Comparison of ligand binding site in ArnB and its human structural homologues. Surface representations of the active sites of S. typhimurium ArnB (A); Human cystathion-γlyase (B); and Human kynurenine aminotransferase I (C). The proteins were superimposed using Dali and they are displayed in the same orientation with their respective ligands shown as stick figures. Whereas the PLP cofactor is bound in approximately similar conformations, the substrates are accommodated in completely different binding sites.

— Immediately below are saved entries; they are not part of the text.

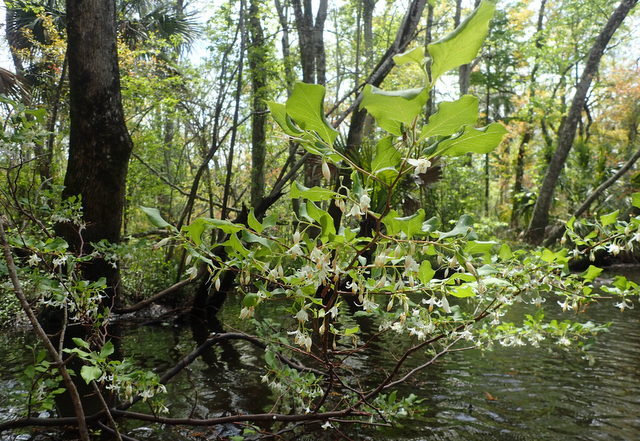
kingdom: Plantae
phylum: Tracheophyta
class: Magnoliopsida
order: Ericales
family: Styracaceae
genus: Styrax
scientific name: Styrax americanus
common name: American snowbell
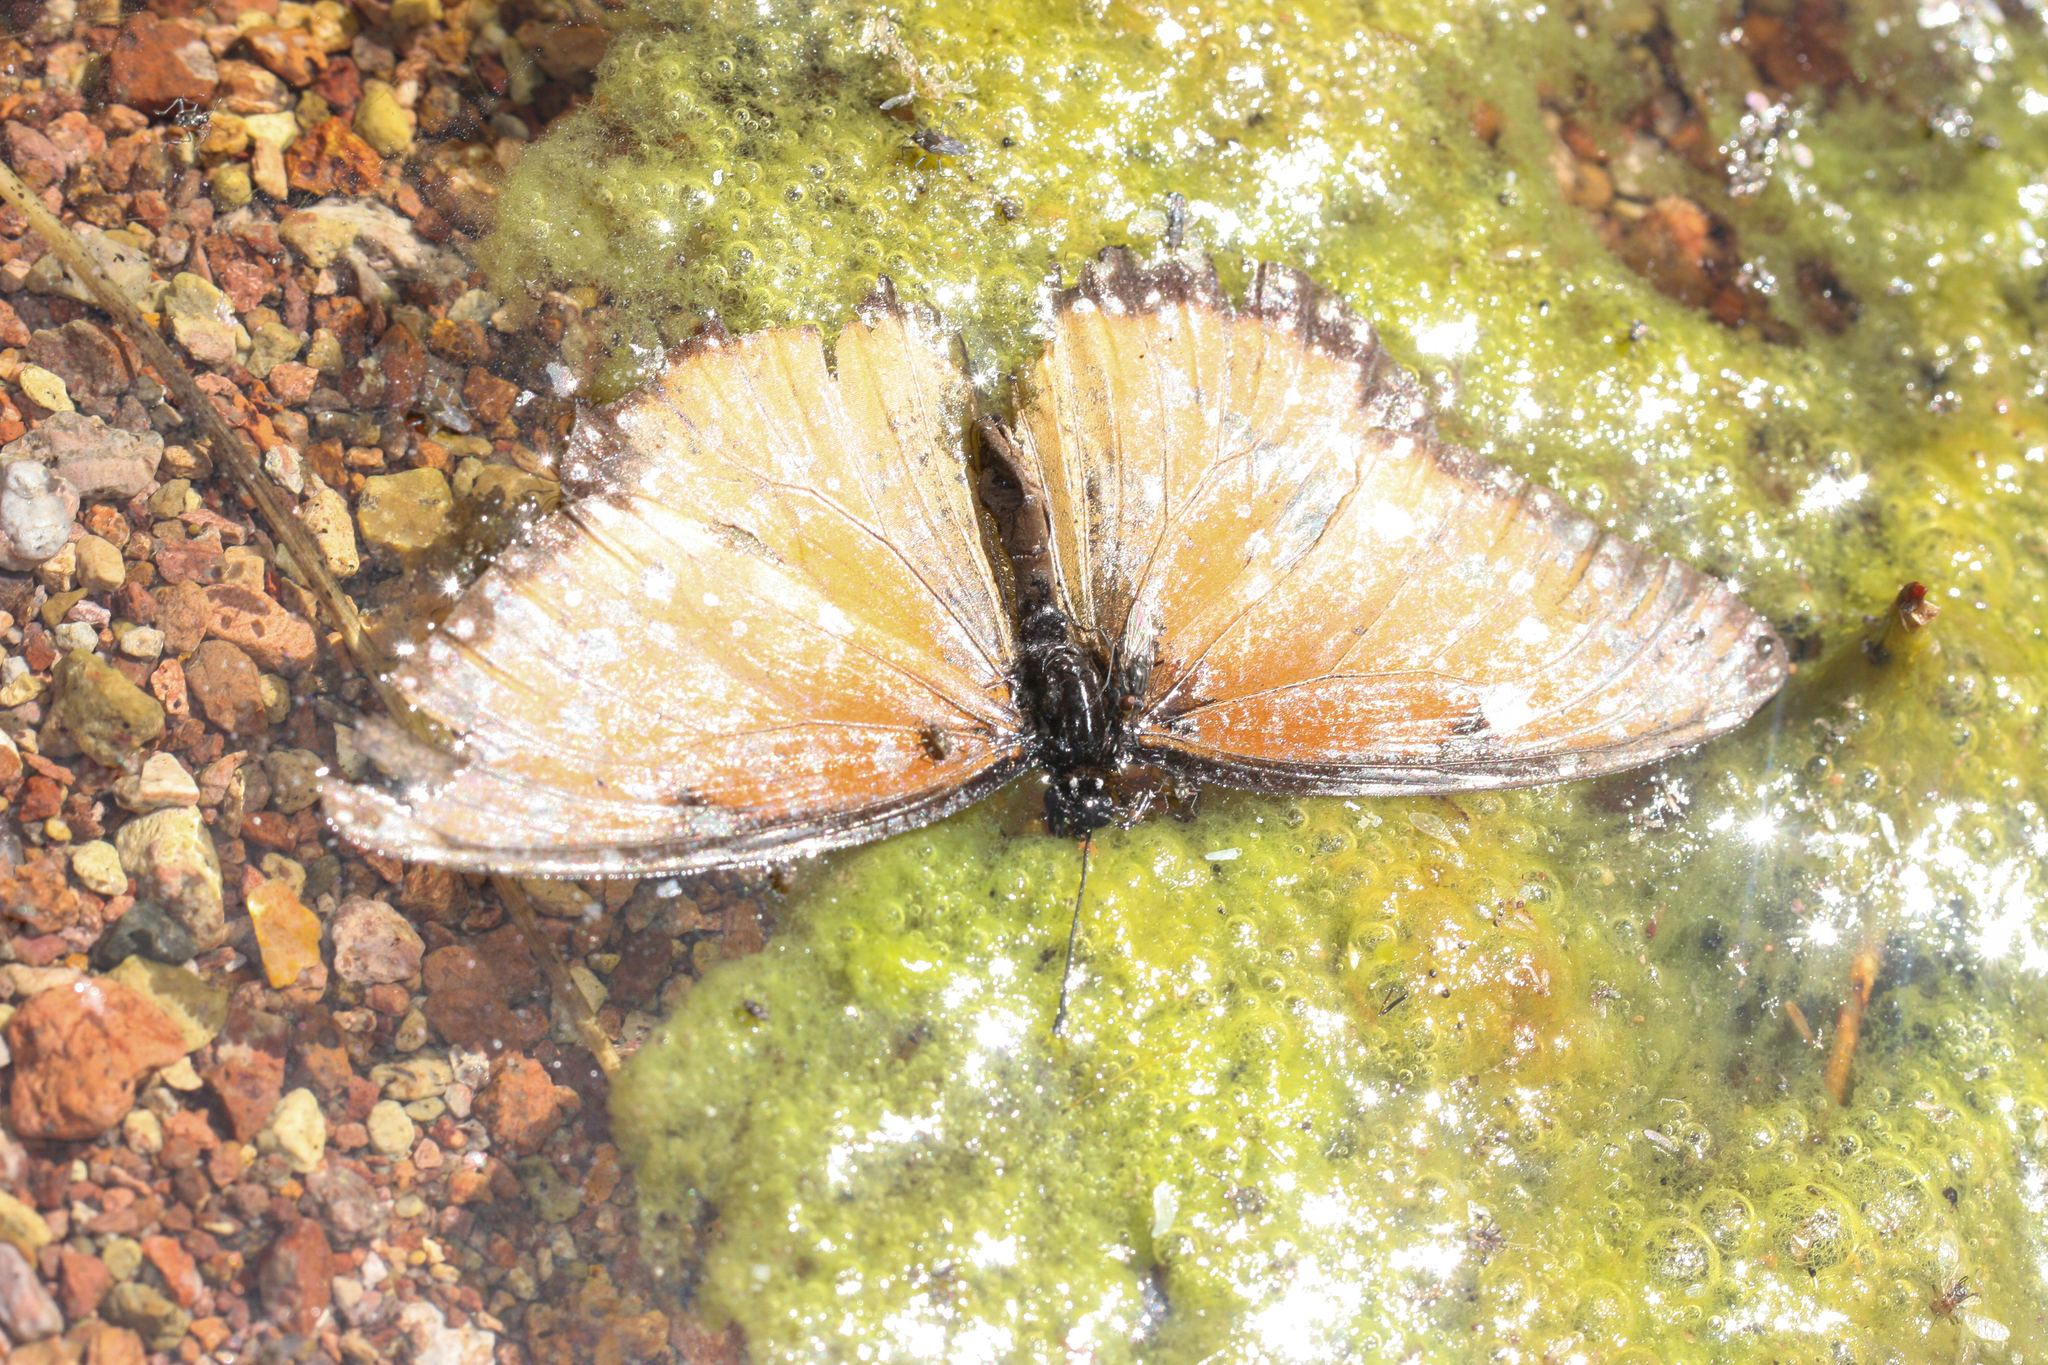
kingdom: Animalia
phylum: Arthropoda
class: Insecta
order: Lepidoptera
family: Nymphalidae
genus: Danaus
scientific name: Danaus gilippus
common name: Queen
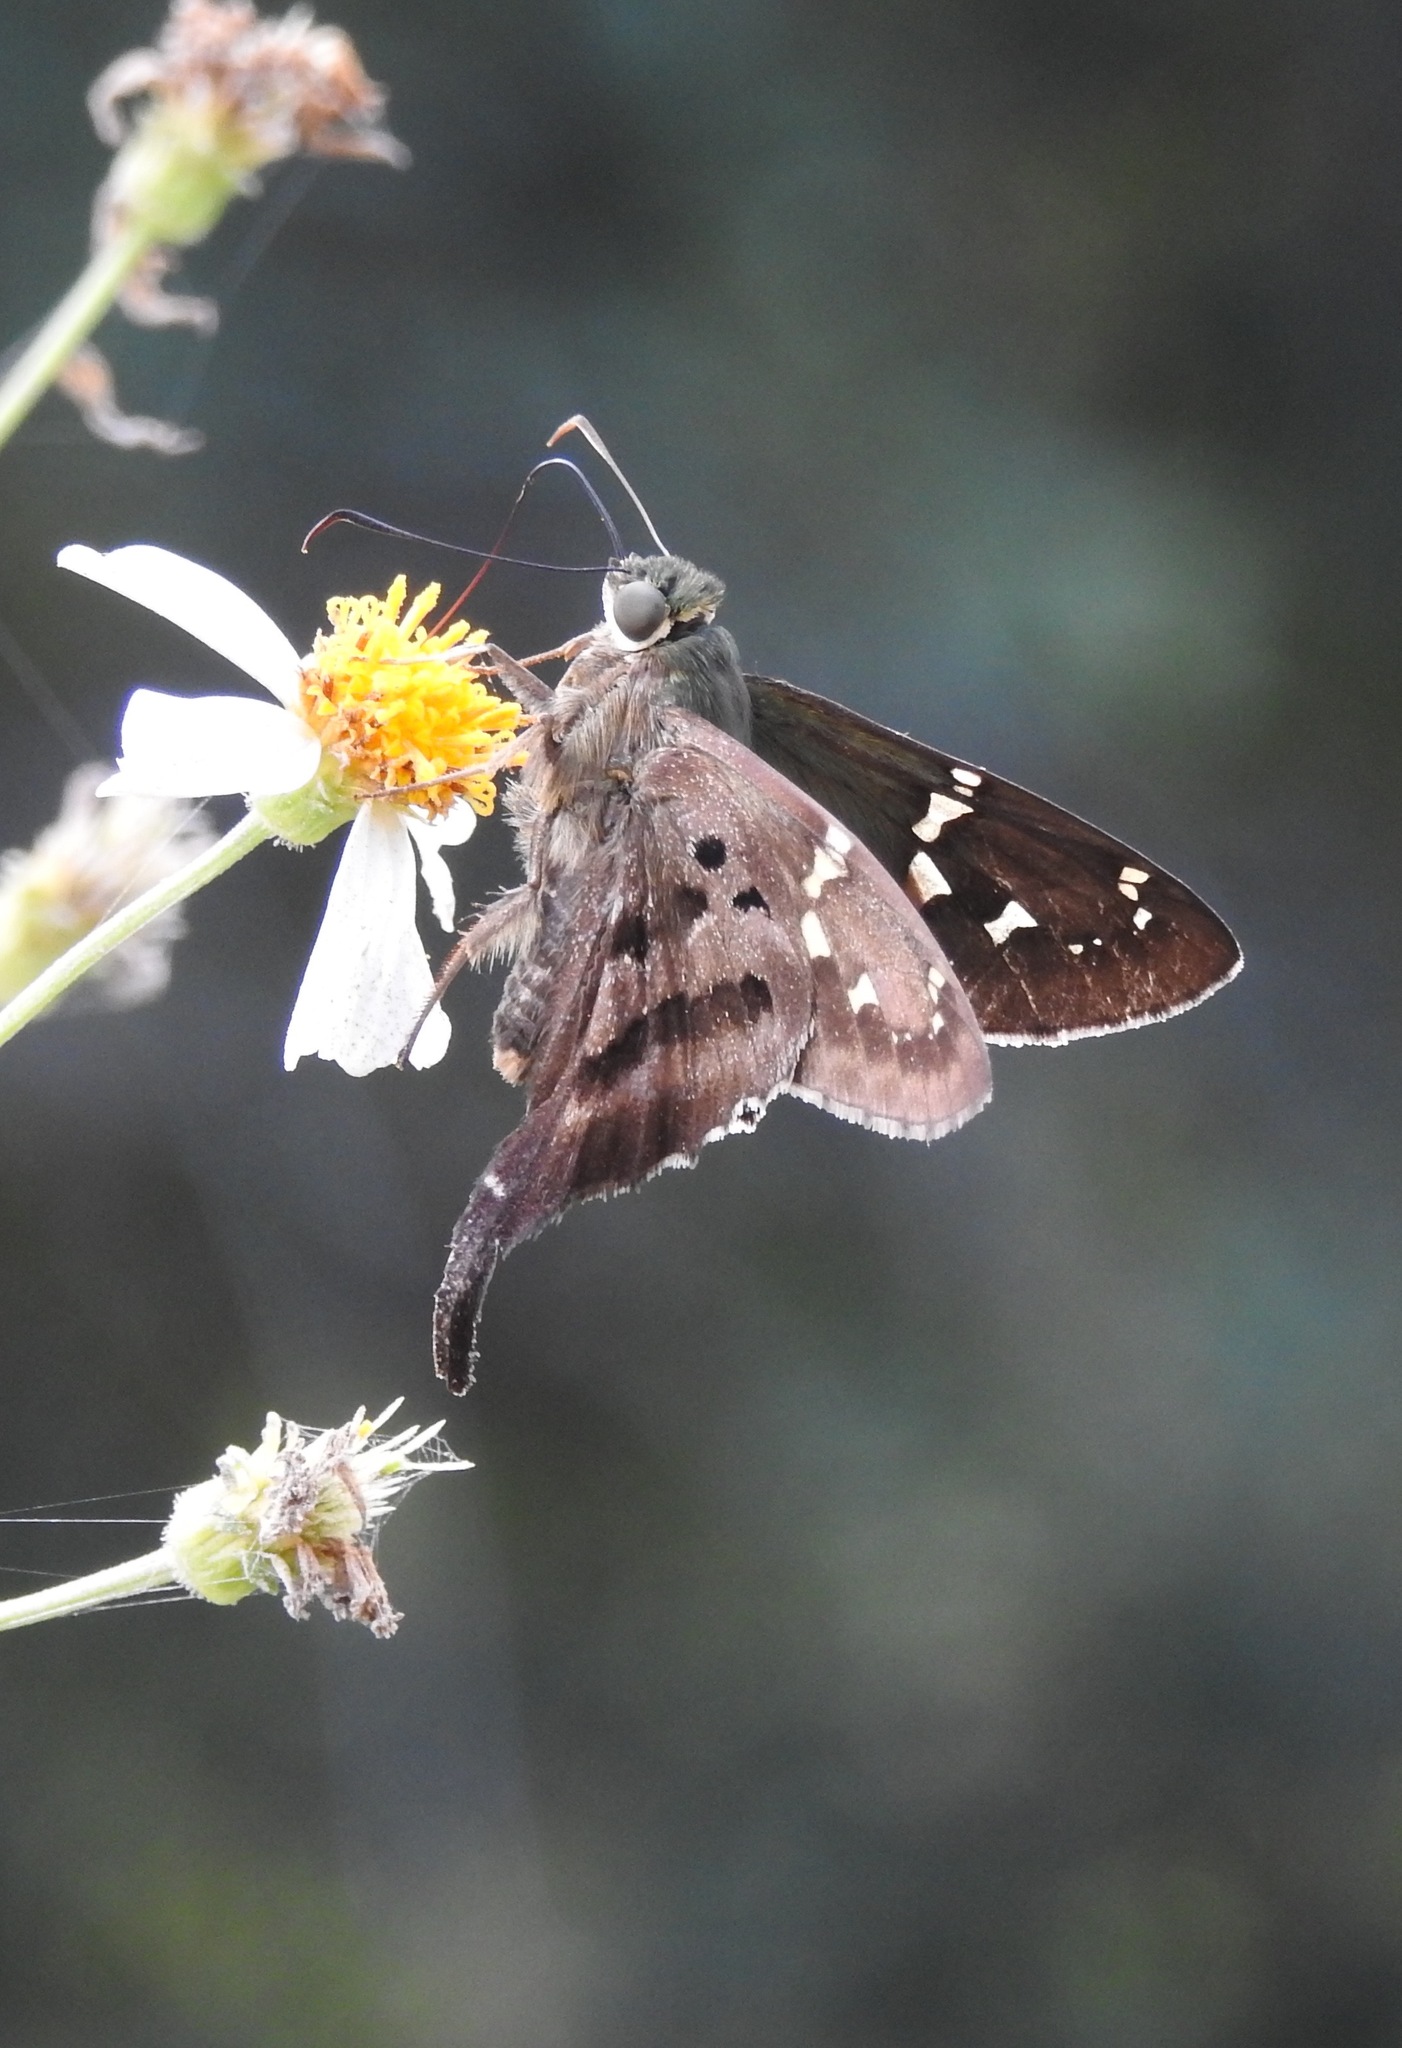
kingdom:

We propose that ArnB is an excellent target for development of selective inhibitors that would abolish lipid A modification and render bacteria sensitive to host CAMPs and antibiotics that act by similar mechanisms such as Colistin. Molecules designed to occupy the UDP-Ara4N binding site should provide specificity for bacterial targets. In addition, analogs designed to incorporate cycloserine or aminodyhydroquinolone functionalities in place of the arabinose moiety may result in irreversible inhibitors where the external aldimine formed with PLP tautomerizes to a stable enamine. This strategy has been used successfully to develop specific, irreversible inhibitors of kynurenine aminotransferase for the treatment of schizophrenia.[53−55] It is also worth highlighting that ArnB makes only two hydrogen bonds with the phosphate groups of UDP-Arn4N. This suggests that it may be possible to develop analogs that replace the phosphates with noncharged functionalities capable of satisfying the hydrogen bonding requirements. This would improve the membrane permeability characteristics of the inhibitor as well as facilitate the synthesis of analogs.